The inscription names king Toramana, ruler of the Alchon Huns, as ruling over Malwa ("governing the earth") and records that a Dhanyaviṣṇu is dedicating a stone temple to Narayana (Vishnu).
According to Radhakumud Mookerji, this means that the inscription was made after 510 CE when the Gupta king Bhanugupta and his local chief Goparaja had lost Malwa region after Toramana's invasion.
[1] The inscription was made by a Vishnu devotee named Dhanyaviṣṇu, the younger brother of the deceased Maharaja Mātṛviṣṇu, who is the same person who also erected a pillar in Eran.
Victorious is the god (Vishnu), who has the form of a Boar; who, in the act of lifting up the earth {out of the waters}, caused the mountains to tremble with the blows of {his} hard snout ; {and) who is the pillar {for the support) of the great house which is the three worlds !

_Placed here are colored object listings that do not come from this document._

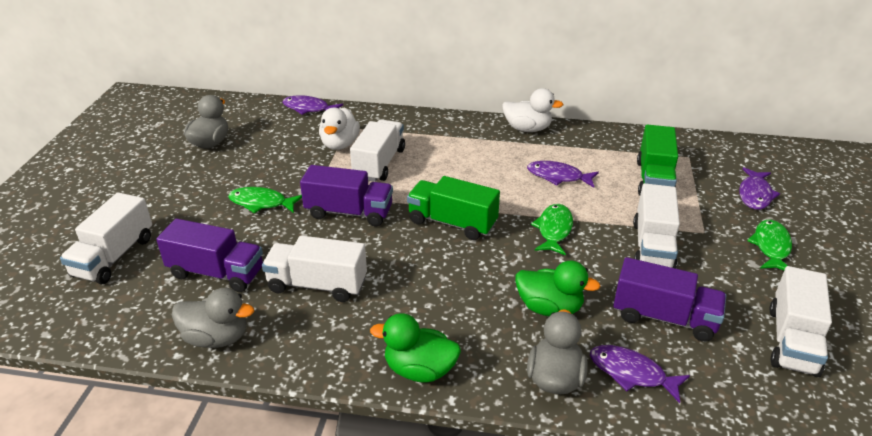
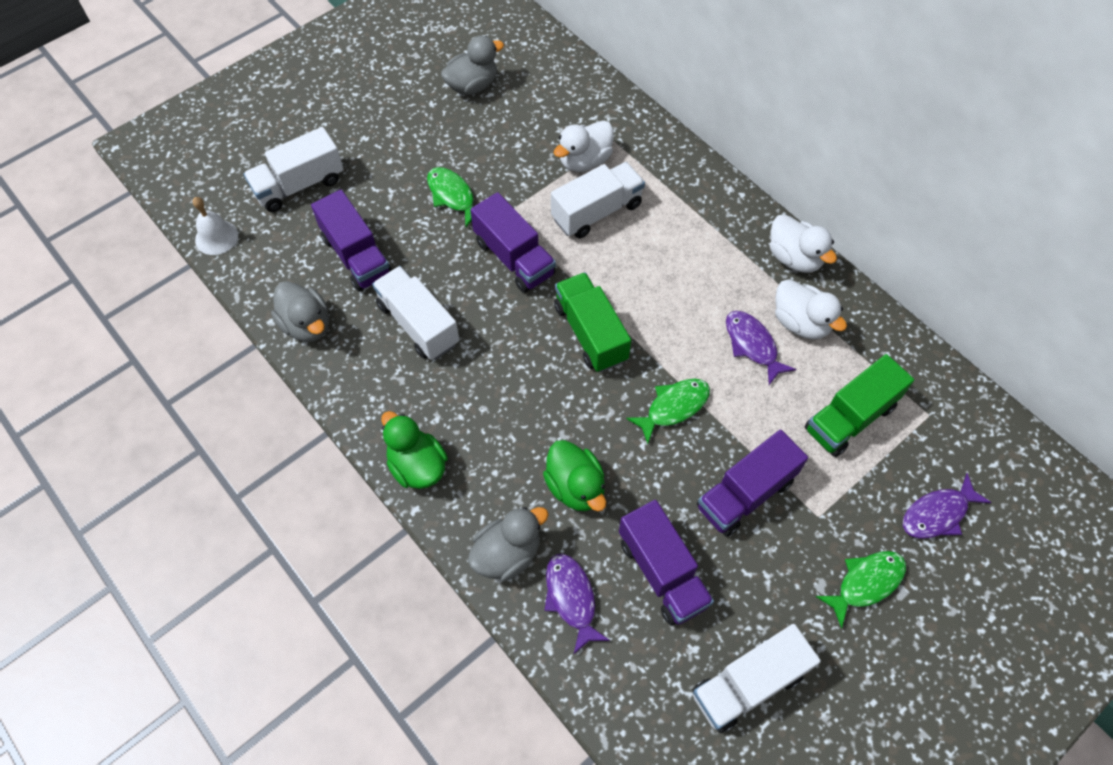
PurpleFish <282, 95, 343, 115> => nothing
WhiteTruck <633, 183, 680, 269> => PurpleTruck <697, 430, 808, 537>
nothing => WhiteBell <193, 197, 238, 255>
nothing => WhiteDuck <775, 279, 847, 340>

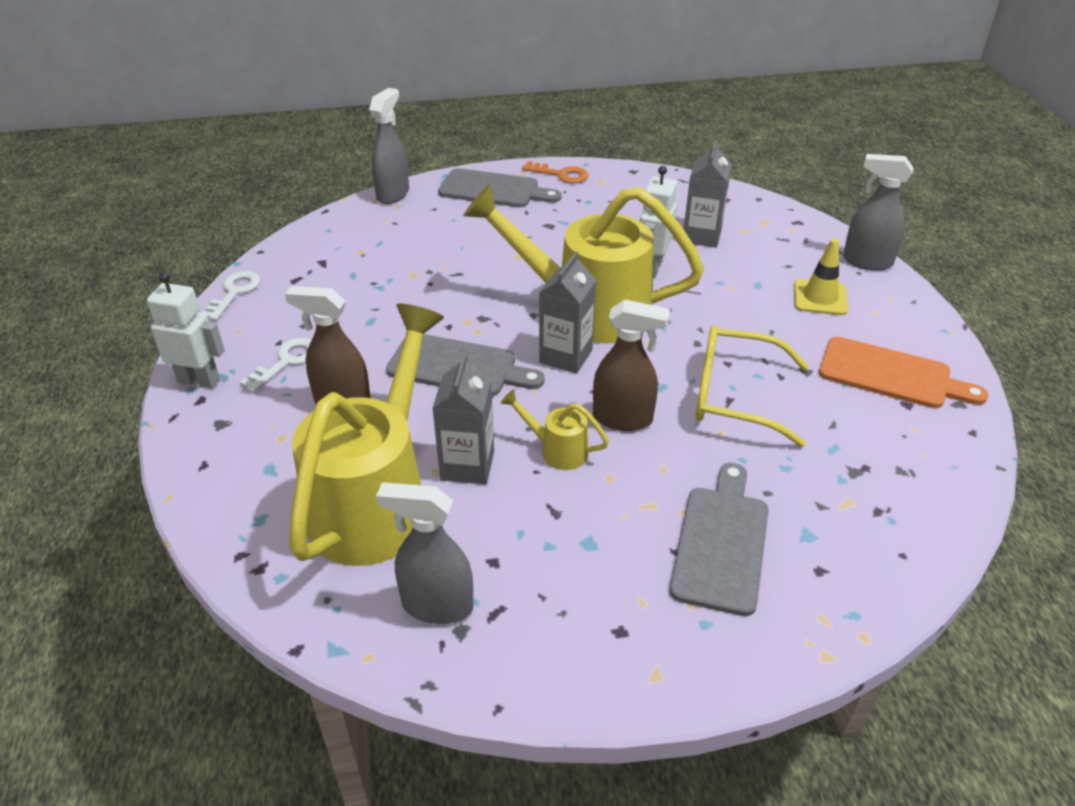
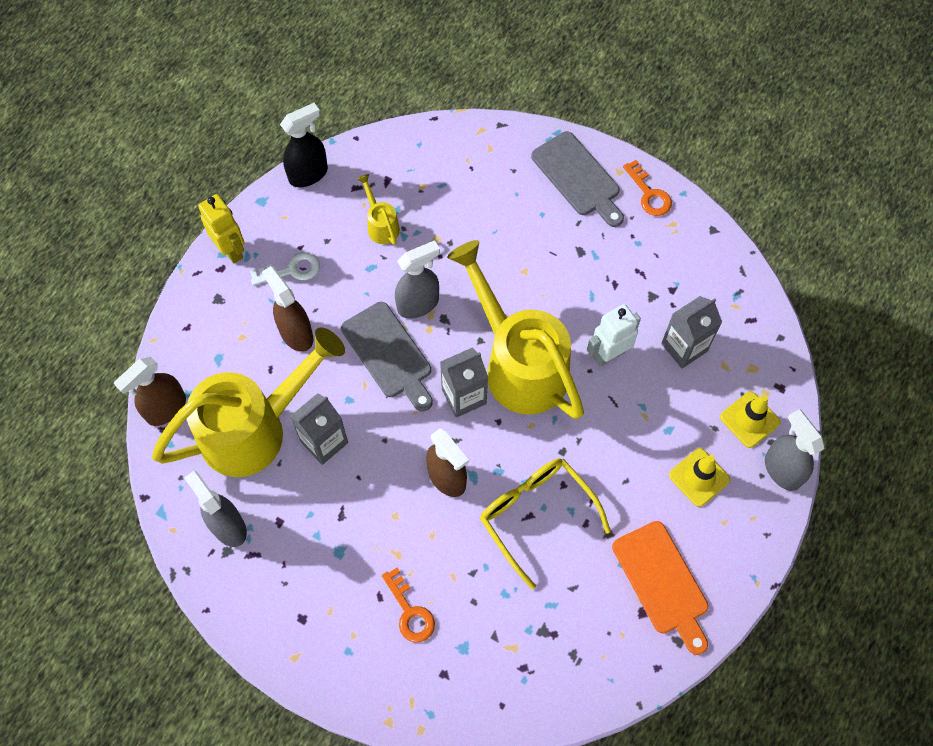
GreySprayBottle <369, 88, 409, 204> => GreySprayBottle <395, 240, 440, 319>, shifted
WhiteKey <201, 271, 261, 320> => BlackSprayBottle <280, 103, 328, 187>
WhiteRobot <147, 272, 225, 389> => YellowRobot <198, 194, 244, 263>
YellowWateringCan <501, 389, 609, 470> => YellowWateringCan <357, 174, 400, 245>, shifted
GreyCuttingBoard <670, 463, 769, 616> => OrangeKey <382, 568, 435, 642>
nothing => BrownSprayBottle <114, 357, 186, 426>
nothing => YellowTrafficCone <720, 392, 780, 448>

Triumphant is the God who, in the likeness of a Boar, lifted up the earth; who, by blows of his hard snout, tossed the mountains aloft; the upholding pillar of that vast mansion, the threefold world.

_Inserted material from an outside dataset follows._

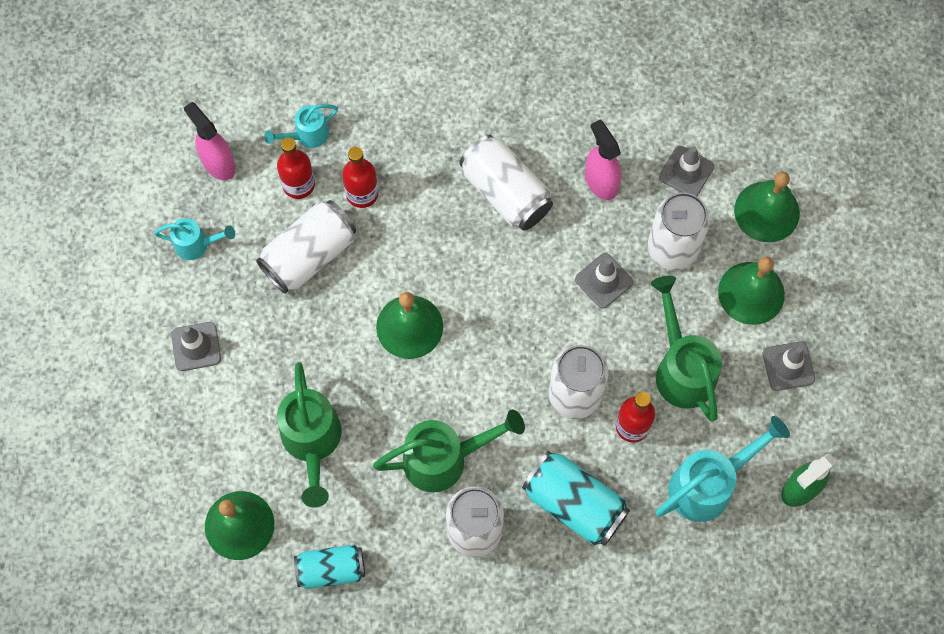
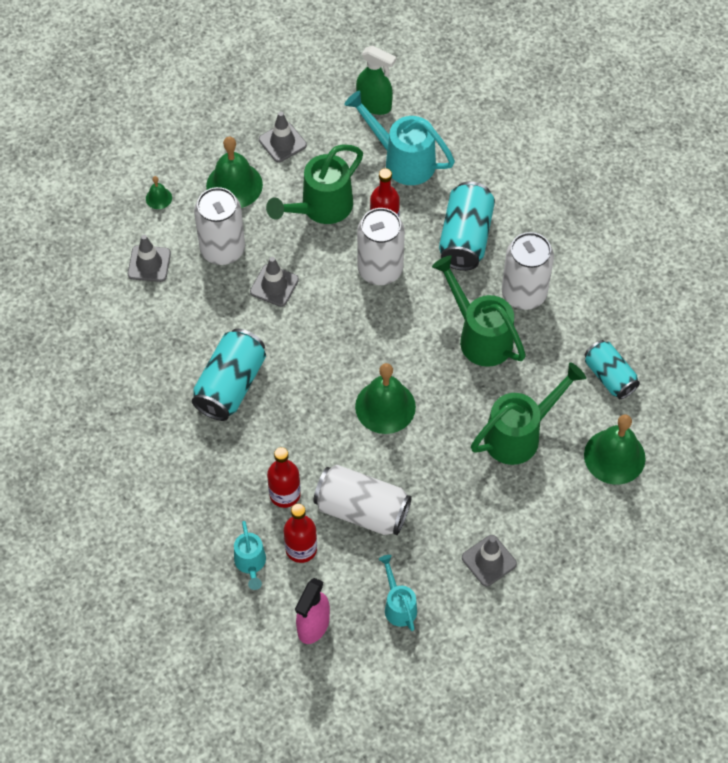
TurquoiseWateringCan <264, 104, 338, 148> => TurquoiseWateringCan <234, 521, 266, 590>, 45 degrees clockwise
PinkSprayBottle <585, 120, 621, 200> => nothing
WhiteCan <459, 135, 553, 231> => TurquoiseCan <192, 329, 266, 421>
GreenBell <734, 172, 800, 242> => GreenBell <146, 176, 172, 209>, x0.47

In the first year that the auspicious Toramana, sovereign of great kings, of extended fame and wide-spread effulgence, is governing the earth; on the tenth day of Phalguna; even so, in the year and month and on the day of his reign before mentioned, during the first watch of the said lunar day as circumstantiated of the great grandson of Indra Vishnu, —a Brahman saint, of the illustrious Maitrayaniya monarchs, who took delight in his duties, celebrated solemn sacrifices, and well read in the scriptures; grandson of Varuna Vishnu, who imitated the excellencies of his father; son of Hari Vishnu, who was the counterpart of his sire, and derived prosperity to his race, that is to say, of the great king Mātṛviṣṇu, who was departed to elysium a most devout worshipper of Bhagavat, who, by the will of the Ordainer, acquired, like as a maiden sometimes elects her husband, the splendour of royalty; of fame recognized as far as the four oceans; of unimperfect wealth; victorious in many a battle over his enemies, — the younger brother, Dhanyaviṣṇu, who did him due obeisance, and was revered because of his favour; whose righteous deeds have been notably unintermitted;— with purpose to advance the merit of his mother and father, in his dominions, in this town of Erakaina [Eran] has caused this substantial temple of the adorable Narayana, in form a boar, affectionately attached to the world, to be constructed.